The hoopla coming out of Apple this week notwithstanding, the PC is very much alive in a post-PC world. Here's why.
Remember the "bring-out-your-dead" scene from Monty Python and the Holy Grail? John Cleese's medieval peasant tries to get Eric Idle's Dead Collector to cart away a plague victim. But the old fellow draped over Cleese's shoulder is very much alive and keeps insisting, "I'm not dead."
"He says he's not dead," the Collector responds.
"Well, he will be soon," says Cleese's peasant. "He's very ill."
Anyway, this clip kept looping in my head as I was crafting this column. For a while now, skeptics have been leaving the PC all but buried by the burgeoning ranks of smartphones and tablets. But at last week's Computex expo in Taipai, Intel, Microsoft, Asus, Acer, and others made it very clear the PC remains full of life.
It was an especially pointed rejoinder, arriving as it did on the eve of the Apple developers' conference, which dominated the headlines this week. And I have no doubt some of you are grumbling as you read this about what must seem like a monkey wrench thrown into to your well-oiled plans to start deploying tablets to the corporate users for whom you so lovingly care. But you might do well to reconsider.
Let's give credit where it's due. Microprocessor and mobile market analyst Mike Feibus saw this coming before I did. He predicted the huge Asian tech exhibition would spawn a series of product introductions to prove reports of the PC's demise very much premature.
Feibus has been following Intel, AMD, ARM, Qualcomm, and other chipmakers for years. His contacts made it obvious that Intel, which has thrived on institutionalized paranoia, wasn't going to cede the future to Apple or Google. So under the auspices of its Ultrabook initiative--similar in sheer sweep to its 2003 market-making Centrino Wi-Fi campaign--Intel began addressing the weaknesses the tablet exploited.
En route, it forged an entire Intel Inside ecosystem--processor, chipset, storage, I/O, display, materials, and more--to make a machine thinner, lighter, and longer-lasting.
Even though the implications of Intel's efforts were becoming apparent to insiders like Feibus, it took the Computex coming-out party to give concrete expression to them.
I didn't make the trip to Taipei, but I found myself scouring several reports about the new systems unveiled there, including a preview and a slideshow by InformationWeek's Paul McDougall.
You can see for yourself the commonality among them.

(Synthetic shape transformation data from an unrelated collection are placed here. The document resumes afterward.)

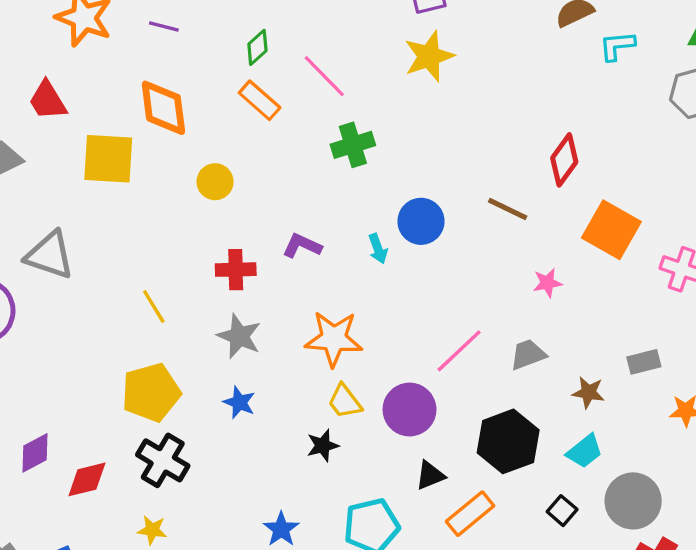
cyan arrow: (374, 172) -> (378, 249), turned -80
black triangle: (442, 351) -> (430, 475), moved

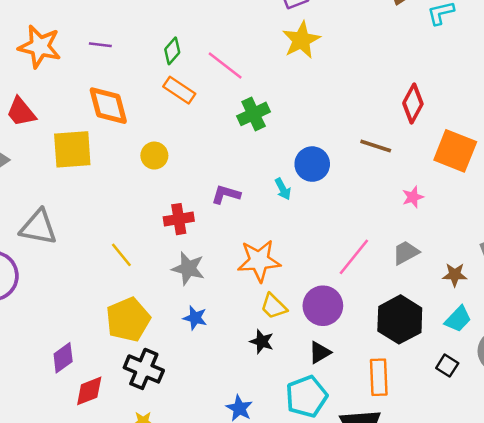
black star: (323, 446) -> (262, 342), turned -30
purple diamond: (35, 453) -> (63, 358), moved
black triangle: (430, 475) -> (320, 352), moved
orange rectangle: (470, 514) -> (379, 377), turned -45

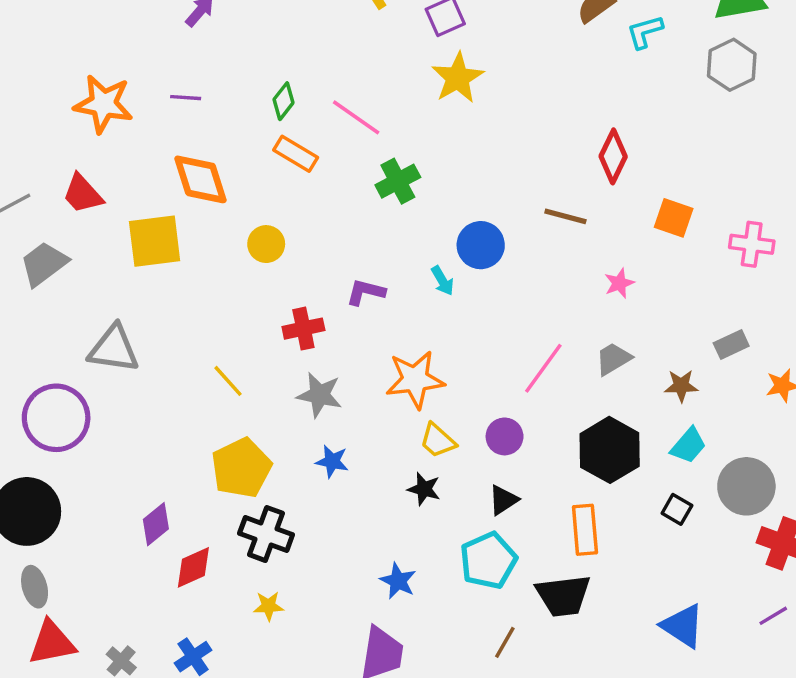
orange square: (455, 151) -> (674, 218), size x0.7
purple circle: (323, 306) -> (505, 436), size x0.7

One system especially stood out as a bellwether: The Acer Iconia W700. For the sake of brevity, I'll spare you the geek speak. Suffice it to say it sported a Windows 8 Metro touchscreen OS, a 11.6-inch display, a powerful yet power-efficient third generation Intel Core processor (a.k.a., Ivy Bridge), USB 3.0, and Thunderbolt I/O ports.
"It's positioned as a tablet," Feibus observed. "But with those big, fat pipes, that system can be anything you want it to be." And anything means that, along with a keyboard and some software, it can also serve your laptop and desktop, too.
One system to replace them all? In so averring, Feibus touched on the ultimate significance of the coming crop of--what would you call them? If a smartphone meeting a tablet is called a "phablet," what's a tablet meeting a laptop meeting a desktop? A tabtop? Lapdesk?
Whatever, these hybrids aren't your father's convertible. (You remember those, right? The ones that brought Microsoft OneNote into being.) Not only are the hybrid tablet manufacturers accommodating them to prevailing user tastes, they're also positioning these systems to satisfy a maxim Feibus has been touting for years.
Mike's maxim: People want just two--count 'em two--devices, one for the pocket and one for the briefcase.
Yet, many of us, including me, tote three, or more. I have a smartphone in my pocket. But invariably into my backpack I throw my laptop and an iPad, and sometimes I'll even toss in the iPad's companion Bluetooth keyboard I bought, too.
Even though my iPad does a good job of replicating my laptop, I just can't wean myself away from the raw horsepower I obsessively believe I'll need to be fully productive when I'm working in the office, at home, or on the road.
My aching back--literally--requires me to concur with Feibus. I don't want to lug a laptop and a tablet. While tablets are quickly achieving advantage in this tussle for briefcase supremacy, it's not time to count out the laptop PC. In fact, by adhering to Mike's maxim, Intel, Microsoft, and PC makers are getting close to laying a hand on tech's real Holy Grail: Less is always more.
Or at least maybe that's why another line from the not-dead-yet guy slung over Cleese's shoulder keeps echoing in my head, and it's one PC makers may be sing-songing too: "I feel happyyy. I feel happyyy."